Dataset records
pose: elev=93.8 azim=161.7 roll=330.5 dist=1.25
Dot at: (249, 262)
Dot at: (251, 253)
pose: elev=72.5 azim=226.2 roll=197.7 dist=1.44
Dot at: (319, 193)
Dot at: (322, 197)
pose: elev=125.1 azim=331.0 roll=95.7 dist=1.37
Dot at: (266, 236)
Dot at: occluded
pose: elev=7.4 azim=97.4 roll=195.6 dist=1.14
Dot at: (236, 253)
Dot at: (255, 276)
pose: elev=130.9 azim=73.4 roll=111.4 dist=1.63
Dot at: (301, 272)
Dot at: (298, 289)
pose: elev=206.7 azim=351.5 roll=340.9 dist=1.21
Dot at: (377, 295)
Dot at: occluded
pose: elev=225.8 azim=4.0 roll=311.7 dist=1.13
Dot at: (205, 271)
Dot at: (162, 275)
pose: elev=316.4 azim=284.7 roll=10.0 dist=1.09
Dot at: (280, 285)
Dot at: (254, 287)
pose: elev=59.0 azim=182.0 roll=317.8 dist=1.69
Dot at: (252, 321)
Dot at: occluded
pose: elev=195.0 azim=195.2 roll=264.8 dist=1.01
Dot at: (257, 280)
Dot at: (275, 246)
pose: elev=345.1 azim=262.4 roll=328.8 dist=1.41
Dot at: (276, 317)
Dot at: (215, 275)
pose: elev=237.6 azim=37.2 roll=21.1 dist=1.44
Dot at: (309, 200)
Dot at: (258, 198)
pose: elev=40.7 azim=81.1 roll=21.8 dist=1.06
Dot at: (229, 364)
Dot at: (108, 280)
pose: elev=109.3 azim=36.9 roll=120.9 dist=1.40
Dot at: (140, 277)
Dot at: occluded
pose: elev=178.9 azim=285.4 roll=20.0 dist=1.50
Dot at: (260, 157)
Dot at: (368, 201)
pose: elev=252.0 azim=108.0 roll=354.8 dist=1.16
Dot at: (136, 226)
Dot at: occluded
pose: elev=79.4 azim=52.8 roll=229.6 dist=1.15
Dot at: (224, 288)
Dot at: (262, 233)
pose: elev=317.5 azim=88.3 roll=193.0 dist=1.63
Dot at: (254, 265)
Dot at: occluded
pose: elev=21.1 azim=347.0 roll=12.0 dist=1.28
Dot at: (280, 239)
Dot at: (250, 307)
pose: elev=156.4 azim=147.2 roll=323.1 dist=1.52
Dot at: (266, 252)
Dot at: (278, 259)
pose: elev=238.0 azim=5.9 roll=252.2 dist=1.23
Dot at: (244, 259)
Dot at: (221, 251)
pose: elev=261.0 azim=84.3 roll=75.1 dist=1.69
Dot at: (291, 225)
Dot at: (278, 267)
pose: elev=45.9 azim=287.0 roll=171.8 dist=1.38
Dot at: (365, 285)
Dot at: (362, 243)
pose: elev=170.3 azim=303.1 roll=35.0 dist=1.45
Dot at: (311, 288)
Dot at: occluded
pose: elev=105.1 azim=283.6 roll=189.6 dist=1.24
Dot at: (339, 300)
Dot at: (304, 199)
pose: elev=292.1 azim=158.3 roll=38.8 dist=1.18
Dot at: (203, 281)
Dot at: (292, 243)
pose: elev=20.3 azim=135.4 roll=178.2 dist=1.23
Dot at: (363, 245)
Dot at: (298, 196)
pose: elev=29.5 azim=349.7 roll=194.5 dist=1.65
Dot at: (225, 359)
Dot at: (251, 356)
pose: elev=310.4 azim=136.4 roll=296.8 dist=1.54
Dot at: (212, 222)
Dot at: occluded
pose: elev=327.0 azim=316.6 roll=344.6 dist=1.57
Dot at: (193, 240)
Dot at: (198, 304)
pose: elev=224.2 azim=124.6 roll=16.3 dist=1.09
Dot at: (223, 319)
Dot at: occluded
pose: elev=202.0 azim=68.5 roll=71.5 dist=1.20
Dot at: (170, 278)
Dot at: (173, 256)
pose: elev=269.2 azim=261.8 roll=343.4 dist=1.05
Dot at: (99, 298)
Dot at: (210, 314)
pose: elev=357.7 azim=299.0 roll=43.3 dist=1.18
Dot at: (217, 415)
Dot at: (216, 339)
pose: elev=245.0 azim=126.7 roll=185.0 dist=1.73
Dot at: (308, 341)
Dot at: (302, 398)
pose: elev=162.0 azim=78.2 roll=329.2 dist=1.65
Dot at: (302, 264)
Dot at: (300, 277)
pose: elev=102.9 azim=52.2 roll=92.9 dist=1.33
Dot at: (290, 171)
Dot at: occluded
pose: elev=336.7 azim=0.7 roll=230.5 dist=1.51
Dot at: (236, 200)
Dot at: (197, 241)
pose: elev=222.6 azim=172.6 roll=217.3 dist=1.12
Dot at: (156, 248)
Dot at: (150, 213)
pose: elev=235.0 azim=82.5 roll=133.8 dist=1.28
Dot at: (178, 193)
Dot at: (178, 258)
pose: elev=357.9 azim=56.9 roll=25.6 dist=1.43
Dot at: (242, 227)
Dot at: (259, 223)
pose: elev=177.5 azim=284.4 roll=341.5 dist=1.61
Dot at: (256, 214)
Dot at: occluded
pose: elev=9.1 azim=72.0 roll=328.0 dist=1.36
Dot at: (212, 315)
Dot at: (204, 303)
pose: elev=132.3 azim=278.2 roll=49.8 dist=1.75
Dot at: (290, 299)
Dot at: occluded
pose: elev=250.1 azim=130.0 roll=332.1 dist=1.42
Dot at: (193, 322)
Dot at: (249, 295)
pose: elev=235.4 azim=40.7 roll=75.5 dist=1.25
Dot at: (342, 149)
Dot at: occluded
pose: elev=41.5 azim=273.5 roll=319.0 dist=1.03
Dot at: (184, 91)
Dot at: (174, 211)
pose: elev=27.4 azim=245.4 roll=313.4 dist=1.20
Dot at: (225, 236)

- [Task objective] Copy all of the material above verbatim, preserving every line in its original order.

- [Result for this task]
pose: elev=93.8 azim=161.7 roll=330.5 dist=1.25
Dot at: (249, 262)
Dot at: (251, 253)
pose: elev=72.5 azim=226.2 roll=197.7 dist=1.44
Dot at: (319, 193)
Dot at: (322, 197)
pose: elev=125.1 azim=331.0 roll=95.7 dist=1.37
Dot at: (266, 236)
Dot at: occluded
pose: elev=7.4 azim=97.4 roll=195.6 dist=1.14
Dot at: (236, 253)
Dot at: (255, 276)
pose: elev=130.9 azim=73.4 roll=111.4 dist=1.63
Dot at: (301, 272)
Dot at: (298, 289)
pose: elev=206.7 azim=351.5 roll=340.9 dist=1.21
Dot at: (377, 295)
Dot at: occluded
pose: elev=225.8 azim=4.0 roll=311.7 dist=1.13
Dot at: (205, 271)
Dot at: (162, 275)
pose: elev=316.4 azim=284.7 roll=10.0 dist=1.09
Dot at: (280, 285)
Dot at: (254, 287)
pose: elev=59.0 azim=182.0 roll=317.8 dist=1.69
Dot at: (252, 321)
Dot at: occluded
pose: elev=195.0 azim=195.2 roll=264.8 dist=1.01
Dot at: (257, 280)
Dot at: (275, 246)
pose: elev=345.1 azim=262.4 roll=328.8 dist=1.41
Dot at: (276, 317)
Dot at: (215, 275)
pose: elev=237.6 azim=37.2 roll=21.1 dist=1.44
Dot at: (309, 200)
Dot at: (258, 198)
pose: elev=40.7 azim=81.1 roll=21.8 dist=1.06
Dot at: (229, 364)
Dot at: (108, 280)
pose: elev=109.3 azim=36.9 roll=120.9 dist=1.40
Dot at: (140, 277)
Dot at: occluded
pose: elev=178.9 azim=285.4 roll=20.0 dist=1.50
Dot at: (260, 157)
Dot at: (368, 201)
pose: elev=252.0 azim=108.0 roll=354.8 dist=1.16
Dot at: (136, 226)
Dot at: occluded
pose: elev=79.4 azim=52.8 roll=229.6 dist=1.15
Dot at: (224, 288)
Dot at: (262, 233)
pose: elev=317.5 azim=88.3 roll=193.0 dist=1.63
Dot at: (254, 265)
Dot at: occluded
pose: elev=21.1 azim=347.0 roll=12.0 dist=1.28
Dot at: (280, 239)
Dot at: (250, 307)
pose: elev=156.4 azim=147.2 roll=323.1 dist=1.52
Dot at: (266, 252)
Dot at: (278, 259)
pose: elev=238.0 azim=5.9 roll=252.2 dist=1.23
Dot at: (244, 259)
Dot at: (221, 251)
pose: elev=261.0 azim=84.3 roll=75.1 dist=1.69
Dot at: (291, 225)
Dot at: (278, 267)
pose: elev=45.9 azim=287.0 roll=171.8 dist=1.38
Dot at: (365, 285)
Dot at: (362, 243)
pose: elev=170.3 azim=303.1 roll=35.0 dist=1.45
Dot at: (311, 288)
Dot at: occluded
pose: elev=105.1 azim=283.6 roll=189.6 dist=1.24
Dot at: (339, 300)
Dot at: (304, 199)
pose: elev=292.1 azim=158.3 roll=38.8 dist=1.18
Dot at: (203, 281)
Dot at: (292, 243)
pose: elev=20.3 azim=135.4 roll=178.2 dist=1.23
Dot at: (363, 245)
Dot at: (298, 196)
pose: elev=29.5 azim=349.7 roll=194.5 dist=1.65
Dot at: (225, 359)
Dot at: (251, 356)
pose: elev=310.4 azim=136.4 roll=296.8 dist=1.54
Dot at: (212, 222)
Dot at: occluded
pose: elev=327.0 azim=316.6 roll=344.6 dist=1.57
Dot at: (193, 240)
Dot at: (198, 304)
pose: elev=224.2 azim=124.6 roll=16.3 dist=1.09
Dot at: (223, 319)
Dot at: occluded
pose: elev=202.0 azim=68.5 roll=71.5 dist=1.20
Dot at: (170, 278)
Dot at: (173, 256)
pose: elev=269.2 azim=261.8 roll=343.4 dist=1.05
Dot at: (99, 298)
Dot at: (210, 314)
pose: elev=357.7 azim=299.0 roll=43.3 dist=1.18
Dot at: (217, 415)
Dot at: (216, 339)
pose: elev=245.0 azim=126.7 roll=185.0 dist=1.73
Dot at: (308, 341)
Dot at: (302, 398)
pose: elev=162.0 azim=78.2 roll=329.2 dist=1.65
Dot at: (302, 264)
Dot at: (300, 277)
pose: elev=102.9 azim=52.2 roll=92.9 dist=1.33
Dot at: (290, 171)
Dot at: occluded
pose: elev=336.7 azim=0.7 roll=230.5 dist=1.51
Dot at: (236, 200)
Dot at: (197, 241)
pose: elev=222.6 azim=172.6 roll=217.3 dist=1.12
Dot at: (156, 248)
Dot at: (150, 213)
pose: elev=235.0 azim=82.5 roll=133.8 dist=1.28
Dot at: (178, 193)
Dot at: (178, 258)
pose: elev=357.9 azim=56.9 roll=25.6 dist=1.43
Dot at: (242, 227)
Dot at: (259, 223)
pose: elev=177.5 azim=284.4 roll=341.5 dist=1.61
Dot at: (256, 214)
Dot at: occluded
pose: elev=9.1 azim=72.0 roll=328.0 dist=1.36
Dot at: (212, 315)
Dot at: (204, 303)
pose: elev=132.3 azim=278.2 roll=49.8 dist=1.75
Dot at: (290, 299)
Dot at: occluded
pose: elev=250.1 azim=130.0 roll=332.1 dist=1.42
Dot at: (193, 322)
Dot at: (249, 295)
pose: elev=235.4 azim=40.7 roll=75.5 dist=1.25
Dot at: (342, 149)
Dot at: occluded
pose: elev=41.5 azim=273.5 roll=319.0 dist=1.03
Dot at: (184, 91)
Dot at: (174, 211)
pose: elev=27.4 azim=245.4 roll=313.4 dist=1.20
Dot at: (225, 236)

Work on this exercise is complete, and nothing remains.